**Written task:**
Having found the line that holds "(fp_arc (start -6.5", give that line and all lines after it again, word for word, through the end of the data below.

**Data provided:**

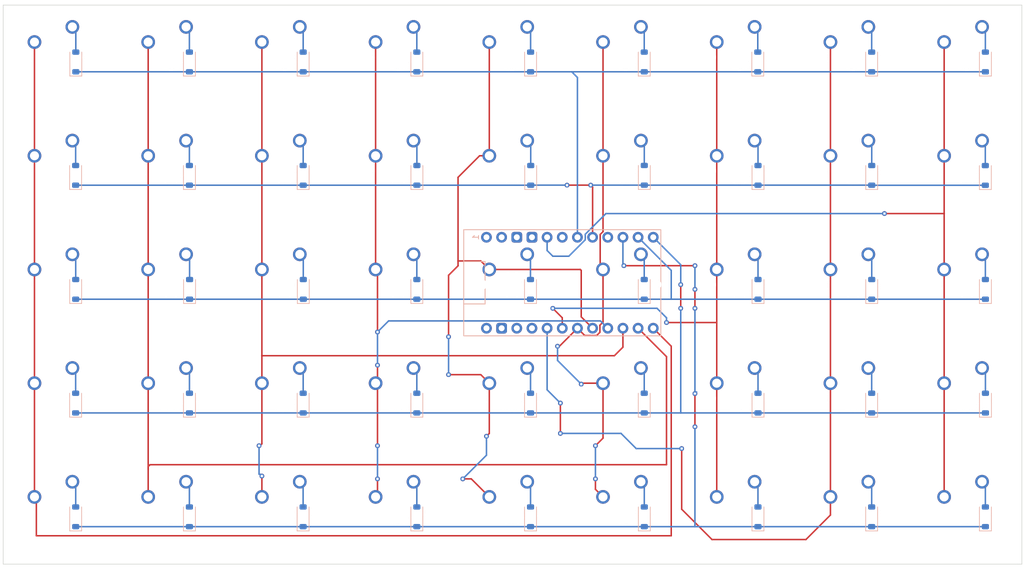
<source format=kicad_pcb>
(kicad_pcb (version 20221018) (generator pcbnew)

  (general
    (thickness 1.6)
  )

  (paper "A4")
  (layers
    (0 "F.Cu" signal)
    (31 "B.Cu" signal)
    (32 "B.Adhes" user "B.Adhesive")
    (33 "F.Adhes" user "F.Adhesive")
    (34 "B.Paste" user)
    (35 "F.Paste" user)
    (36 "B.SilkS" user "B.Silkscreen")
    (37 "F.SilkS" user "F.Silkscreen")
    (38 "B.Mask" user)
    (39 "F.Mask" user)
    (40 "Dwgs.User" user "User.Drawings")
    (41 "Cmts.User" user "User.Comments")
    (42 "Eco1.User" user "User.Eco1")
    (43 "Eco2.User" user "User.Eco2")
    (44 "Edge.Cuts" user)
    (45 "Margin" user)
    (46 "B.CrtYd" user "B.Courtyard")
    (47 "F.CrtYd" user "F.Courtyard")
    (48 "B.Fab" user)
    (49 "F.Fab" user)
    (50 "User.1" user)
    (51 "User.2" user)
    (52 "User.3" user)
    (53 "User.4" user)
    (54 "User.5" user)
    (55 "User.6" user)
    (56 "User.7" user)
    (57 "User.8" user)
    (58 "User.9" user)
  )

  (setup
    (pad_to_mask_clearance 0)
    (pcbplotparams
      (layerselection 0x00010fc_ffffffff)
      (plot_on_all_layers_selection 0x0000000_00000000)
      (disableapertmacros false)
      (usegerberextensions false)
      (usegerberattributes true)
      (usegerberadvancedattributes true)
      (creategerberjobfile true)
      (dashed_line_dash_ratio 12.000000)
      (dashed_line_gap_ratio 3.000000)
      (svgprecision 4)
      (plotframeref false)
      (viasonmask false)
      (mode 1)
      (useauxorigin false)
      (hpglpennumber 1)
      (hpglpenspeed 20)
      (hpglpendiameter 15.000000)
      (dxfpolygonmode true)
      (dxfimperialunits true)
      (dxfusepcbnewfont true)
      (psnegative false)
      (psa4output false)
      (plotreference true)
      (plotvalue true)
      (plotinvisibletext false)
      (sketchpadsonfab false)
      (subtractmaskfromsilk false)
      (outputformat 1)
      (mirror false)
      (drillshape 1)
      (scaleselection 1)
      (outputdirectory "")
    )
  )

  (net 0 "")
  (net 1 "Net-(D1-A)")
  (net 2 "Net-(D2-A)")
  (net 3 "Net-(D3-A)")
  (net 4 "Net-(D4-A)")
  (net 5 "Net-(D5-A)")
  (net 6 "Net-(D6-A)")
  (net 7 "Net-(D7-A)")
  (net 8 "Net-(D8-A)")
  (net 9 "Net-(D9-A)")
  (net 10 "Net-(D10-A)")
  (net 11 "Net-(D11-A)")
  (net 12 "Net-(D12-A)")
  (net 13 "Net-(D13-A)")
  (net 14 "Net-(D14-A)")
  (net 15 "Net-(D15-A)")
  (net 16 "Net-(D16-A)")
  (net 17 "Net-(D17-A)")
  (net 18 "Net-(D18-A)")
  (net 19 "Net-(D19-A)")
  (net 20 "Net-(D20-A)")
  (net 21 "Net-(D21-A)")
  (net 22 "Net-(D22-A)")
  (net 23 "Net-(D23-A)")
  (net 24 "Net-(D24-A)")
  (net 25 "Net-(D25-A)")
  (net 26 "Net-(D26-A)")
  (net 27 "Net-(D27-A)")
  (net 28 "Net-(D28-A)")
  (net 29 "Net-(D29-A)")
  (net 30 "Net-(D30-A)")
  (net 31 "Net-(D31-A)")
  (net 32 "Net-(D32-A)")
  (net 33 "Net-(D33-A)")
  (net 34 "Net-(D34-A)")
  (net 35 "Net-(D35-A)")
  (net 36 "Net-(D36-A)")
  (net 37 "Net-(D38-A)")
  (net 38 "Net-(D39-A)")
  (net 39 "Net-(D40-A)")
  (net 40 "Net-(D41-A)")
  (net 41 "Net-(D42-A)")
  (net 42 "Net-(D43-A)")
  (net 43 "Net-(D44-A)")
  (net 44 "Net-(D45-A)")
  (net 45 "unconnected-(J1-Pin_3-Pad3)")
  (net 46 "unconnected-(J1-Pin_4-Pad4)")
  (net 47 "unconnected-(J1-Pin_9-Pad9)")
  (net 48 "unconnected-(J1-Pin_15-Pad15)")
  (net 49 "unconnected-(J1-Pin_16-Pad16)")
  (net 50 "Row0")
  (net 51 "Row1")
  (net 52 "Row2")
  (net 53 "Row3")
  (net 54 "Row4")
  (net 55 "Col8")
  (net 56 "Col0")
  (net 57 "Col1")
  (net 58 "Col2")
  (net 59 "Col3")
  (net 60 "Col4")
  (net 61 "Col5")
  (net 62 "Col6")
  (net 63 "Col7")
  (net 64 "unconnected-(J1-Pin_6-Pad6)")
  (net 65 "unconnected-(J1-Pin_13-Pad13)")
  (net 66 "unconnected-(J1-Pin_14-Pad14)")
  (net 67 "Net-(D37-A)")
  (net 68 "unconnected-(J1-Pin_1-Pad1)")
  (net 69 "unconnected-(J1-Pin_2-Pad2)")

  (footprint "PCM_marbastlib-mx:SW_MX_1u" (layer "F.Cu") (at 120.17375 30.95625))

  (footprint "PCM_marbastlib-mx:SW_MX_1u" (layer "F.Cu") (at 24.92375 69.05625))

  (footprint "PCM_marbastlib-mx:SW_MX_1u" (layer "F.Cu") (at 158.27375 69.05625))

  (footprint "PCM_marbastlib-mx:SW_MX_1u" (layer "F.Cu") (at 82.07375 107.15625))

  (footprint "PCM_marbastlib-mx:SW_MX_1u" (layer "F.Cu") (at 63.02375 88.10625))

  (footprint "PCM_marbastlib-mx:SW_MX_1u" (layer "F.Cu") (at 139.22375 50.00625))

  (footprint "PCM_marbastlib-mx:SW_MX_1u" (layer "F.Cu") (at 24.92375 107.15625))

  (footprint "PCM_marbastlib-mx:SW_MX_1u" (layer "F.Cu") (at 82.07375 69.05625))

  (footprint "PCM_marbastlib-mx:SW_MX_1u" (layer "F.Cu") (at 63.02375 50.00625))

  (footprint "PCM_marbastlib-mx:SW_MX_1u" (layer "F.Cu") (at 63.02375 69.05625))

  (footprint "PCM_marbastlib-mx:SW_MX_1u" (layer "F.Cu") (at 63.02375 30.95625))

  (footprint "PCM_marbastlib-mx:SW_MX_1u" (layer "F.Cu") (at 120.17375 107.15625))

  (footprint "PCM_marbastlib-mx:SW_MX_1u" (layer "F.Cu") (at 139.22375 107.15625))

  (footprint "PCM_marbastlib-mx:SW_MX_1u" (layer "F.Cu") (at 177.32375 107.15625))

  (footprint "PCM_marbastlib-mx:SW_MX_1u" (layer "F.Cu") (at 101.12375 88.10625))

  (footprint "PCM_marbastlib-mx:SW_MX_1u" (layer "F.Cu") (at 139.22375 30.95625))

  (footprint "PCM_marbastlib-mx:SW_MX_1u" (layer "F.Cu") (at 24.92375 50.00625))

  (footprint "PCM_marbastlib-mx:SW_MX_1u" (layer "F.Cu") (at 43.97375 69.05625))

  (footprint "PCM_marbastlib-mx:SW_MX_1u" (layer "F.Cu") (at 24.92375 88.10625))

  (footprint "PCM_marbastlib-mx:SW_MX_1u" (layer "F.Cu") (at 120.17375 50.00625))

  (footprint "PCM_marbastlib-mx:SW_MX_1u" (layer "F.Cu") (at 82.07375 50.00625))

  (footprint "PCM_marbastlib-mx:SW_MX_1u" (layer "F.Cu") (at 177.32375 50.00625))

  (footprint "PCM_marbastlib-mx:SW_MX_1u" (layer "F.Cu") (at 63.02375 107.15625))

  (footprint "PCM_marbastlib-mx:SW_MX_1u" (layer "F.Cu") (at 43.97375 30.95625))

  (footprint "PCM_marbastlib-mx:SW_MX_1u" (layer "F.Cu") (at 177.32375 69.05625))

  (footprint "PCM_marbastlib-mx:SW_MX_1u" (layer "F.Cu") (at 82.07375 30.95625))

  (footprint "PCM_marbastlib-mx:SW_MX_1u" (layer "F.Cu") (at 177.32375 88.10625))

  (footprint "PCM_marbastlib-mx:SW_MX_1u" (layer "F.Cu") (at 43.97375 50.00625))

  (footprint "PCM_marbastlib-mx:SW_MX_1u" (layer "F.Cu") (at 101.12375 30.95625))

  (footprint "PCM_marbastlib-mx:SW_MX_1u" (layer "F.Cu") (at 139.22375 69.05625))

  (footprint "PCM_marbastlib-mx:SW_MX_1u" (layer "F.Cu") (at 120.17375 88.10625))

  (footprint "PCM_marbastlib-mx:SW_MX_1u" (layer "F.Cu") (at 82.07375 88.10625))

  (footprint "PCM_marbastlib-mx:SW_MX_1u" (layer "F.Cu") (at 177.32375 30.95625))

  (footprint "PCM_marbastlib-mx:SW_MX_1u" (layer "F.Cu") (at 158.27375 30.95625))

  (footprint "PCM_marbastlib-mx:SW_MX_1u" (layer "F.Cu") (at 43.97375 107.15625))

  (footprint "PCM_marbastlib-mx:SW_MX_1u" (layer "F.Cu") (at 101.12375 50.00625))

  (footprint "PCM_marbastlib-mx:SW_MX_1u" (layer "F.Cu") (at 158.27375 107.15625))

  (footprint "PCM_marbastlib-mx:SW_MX_1u" (layer "F.Cu") (at 24.92375 30.95625))

  (footprint "PCM_marbastlib-mx:SW_MX_1u" (layer "F.Cu") (at 120.17375 69.05625))

  (footprint "PCM_marbastlib-mx:SW_MX_1u" (layer "F.Cu") (at 101.12375 69.05625))

  (footprint "PCM_marbastlib-mx:SW_MX_1u" (layer "F.Cu") (at 139.22375 88.10625))

  (footprint "PCM_marbastlib-mx:SW_MX_1u" (layer "F.Cu") (at 101.12375 107.15625))

  (footprint "PCM_marbastlib-mx:SW_MX_1u" (layer "F.Cu") (at 158.27375 50.00625))

  (footprint "PCM_marbastlib-mx:SW_MX_1u" (layer "F.Cu") (at 158.27375 88.10625))

  (footprint "PCM_marbastlib-mx:SW_MX_1u" (layer "F.Cu")
    (tstamp ff68402f-735f-47b7-a8ae-6e82bba82066)
    (at 43.97375 88.10625)
    (descr "Footprint for Cherry MX style switches")
    (tags "cherry mx switch")
    (property "Sheetfile" "dom45.kicad_sch")
    (property "Sheetname" "")
    (property "ki_description" "Push button switch, normally open, two pins, 45° tilted")
    (property "ki_keywords" "switch normally-open pushbutton push-button")
    (path "/402560c3-4599-459b-92b4-3012b12cd20a")
    (attr through_hole exclude_from_pos_files)
    (fp_text reference "MX29" (at 0 3.175) (layer "Dwgs.User") hide
        (effects (font (size 1 1) (thickness 0.15)))
      (tstamp 6d886fcc-3bcc-4888-8dc6-470e290b5cab)
    )
    (fp_text value "MX_SW_HS" (at 0 -8) (layer "F.SilkS") hide
        (effects (font (size 1 1) (thickness 0.15)))
      (tstamp 30232b81-3a2d-4eab-9d69-ea0930ff2801)
    )
    (fp_line (start -9.525 -9.525) (end -9.525 9.525)
      (stroke (width 0.12) (type solid)) (layer "Dwgs.User") (tstamp 4765f1fa-a788-4e74-b286-523d409c97db))
    (fp_line (start -9.525 9.525) (end 9.525 9.525)
      (stroke (width 0.12) (type solid)) (layer "Dwgs.User") (tstamp d85ecb0b-4b10-47d0-becc-a2d4a60453cc))
    (fp_line (start 9.525 -9.525) (end -9.525 -9.525)
      (stroke (width 0.12) (type solid)) (layer "Dwgs.User") (tstamp cd114528-e2e0-4d84-80a7-8bcadd51cf76))
    (fp_line (start 9.525 9.525) (end 9.525 -9.525)
      (stroke (width 0.12) (type solid)) (layer "Dwgs.User") (tstamp 977493b1-db97-40ef-808f-5cd004c46c9f))
    (fp_line (start -7 6.5) (end -7 -6.5)
      (stroke (width 0.05) (type solid)) (layer "Eco2.User") (tstamp 826f94f7-07de-4523-94c8-fb5d3f2b3fb4))
    (fp_line (start -6.5 -7) (end 6.5 -7)
      (stroke (width 0.05) (type solid)) (layer "Eco2.User") (tstamp 06ece2a8-ff2d-4932-8cf9-eabf08de35fc))
    (fp_line (start 6.5 7) (end -6.5 7)
      (stroke (width 0.05) (type solid)) (layer "Eco2.User") (tstamp 09c8682a-4f03-41ab-a143-ac24e6558bf6))
    (fp_line (start 7 -6.5) (end 7 6.5)
      (stroke (width 0.05) (type solid)) (layer "Eco2.User") (tstamp 128658c4-9fc4-4b81-ab25-93101ed4a2c4))
    (fp_arc (start -7 -6.5) (mid -6.853553 -6.853553) (end -6.5 -7)
      (stroke (width 0.05) (type solid)) (layer "Eco2.User") (tstamp 72345956-d51a-4245-9df7-85c79cc26008))
    (fp_arc (start -6.5 7) (mid -6.853553 6.853553) (end -7 6.5)
      (stroke (width 0.05) (type solid)) (layer "Eco2.User") (tstamp 066d2fa2-307a-497d-9bc5-7b8f9490ebf6))
    (fp_arc (start 6.5 -7) (mid 6.853553 -6.853553) (end 7 -6.5)
      (stroke (width 0.05) (type solid)) (layer "Eco2.User") (tstamp 0fbd1ff9-064c-47bd-a62a-1dacdfe10f63))
    (fp_arc (start 6.997236 6.498884) (mid 6.850806 6.852455) (end 6.497236 6.998884)
      (stroke (width 0.05) (type solid)) (layer "Eco2.User") (tstamp d7ef18fe-2af0-429e-9165-c74f2a677f13))
    (fp_line (start -7 -7) (end -7 7)
      (stroke (width 0.05) (type solid)) (layer "F.CrtYd") (tstamp ef7ab304-4876-4e26-b4e4-6c097fb271f2))
    (fp_line (start -7 7) (end 7 7)
      (stroke (width 0.05) (type solid)) (layer "F.CrtYd") (tstamp 0ae7b2ea-4bbe-4031-ab95-2821efa3f7cd))
    (fp_line (start 7 -7) (end -7 -7)
      (stroke (width 0.05) (type solid)) (layer "F.CrtYd") (tstamp da731d20-aa45-441e-8da6-fb3452934a2a))
    (fp_line (start 7 7) (end 7 -7)
      (stroke (width 0.05) (type solid)) (layer "F.CrtYd") (tstamp cc58f0e9-3230-4398-96fd-24218d92a141))
    (pad "" np_thru_hole circle (at -5.08 0) (size 1.75 1.75) (drill 1.75) (layers "*.Cu" "*.Mask") (tstamp 9be74735-94bb-4244-bf9e-888630a6a4ec))
    (pad "" np_thru_hole circle (at 0 0) (size 3.9878 3.9878) (drill 3.9878) (layers "*.Cu" "*.Mask") (tstamp 42ed3daa-0bd3-4049-8878-c970b6650741))
    (pad "" np_thru_hole circle (at 5.08 0) (size 1.75 1.75) (drill 1.75) (layers "*.Cu" "*.Mask") (tstamp 67ceade5-d4ff-46c3-a3d0-540e3d749e8a))
    (pad "1" thru_hole circle (at -3.81 -2.54) (size 2.3 2.3) (drill 1.524) (layers "*.Cu" "B.Mas
... [238829 chars truncated]
</source>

**Completed task:**
    (fp_arc (start -6.5 7) (mid -6.853553 6.853553) (end -7 6.5)
      (stroke (width 0.05) (type solid)) (layer "Eco2.User") (tstamp 066d2fa2-307a-497d-9bc5-7b8f9490ebf6))
    (fp_arc (start 6.5 -7) (mid 6.853553 -6.853553) (end 7 -6.5)
      (stroke (width 0.05) (type solid)) (layer "Eco2.User") (tstamp 0fbd1ff9-064c-47bd-a62a-1dacdfe10f63))
    (fp_arc (start 6.997236 6.498884) (mid 6.850806 6.852455) (end 6.497236 6.998884)
      (stroke (width 0.05) (type solid)) (layer "Eco2.User") (tstamp d7ef18fe-2af0-429e-9165-c74f2a677f13))
    (fp_line (start -7 -7) (end -7 7)
      (stroke (width 0.05) (type solid)) (layer "F.CrtYd") (tstamp ef7ab304-4876-4e26-b4e4-6c097fb271f2))
    (fp_line (start -7 7) (end 7 7)
      (stroke (width 0.05) (type solid)) (layer "F.CrtYd") (tstamp 0ae7b2ea-4bbe-4031-ab95-2821efa3f7cd))
    (fp_line (start 7 -7) (end -7 -7)
      (stroke (width 0.05) (type solid)) (layer "F.CrtYd") (tstamp da731d20-aa45-441e-8da6-fb3452934a2a))
    (fp_line (start 7 7) (end 7 -7)
      (stroke (width 0.05) (type solid)) (layer "F.CrtYd") (tstamp cc58f0e9-3230-4398-96fd-24218d92a141))
    (pad "" np_thru_hole circle (at -5.08 0) (size 1.75 1.75) (drill 1.75) (layers "*.Cu" "*.Mask") (tstamp 9be74735-94bb-4244-bf9e-888630a6a4ec))
    (pad "" np_thru_hole circle (at 0 0) (size 3.9878 3.9878) (drill 3.9878) (layers "*.Cu" "*.Mask") (tstamp 42ed3daa-0bd3-4049-8878-c970b6650741))
    (pad "" np_thru_hole circle (at 5.08 0) (size 1.75 1.75) (drill 1.75) (layers "*.Cu" "*.Mask") (tstamp 67ceade5-d4ff-46c3-a3d0-540e3d749e8a))
    (pad "1" thru_hole circle (at -3.81 -2.54) (size 2.3 2.3) (drill 1.524) (layers "*.Cu" "B.Mas
... [238829 chars truncated]
</source>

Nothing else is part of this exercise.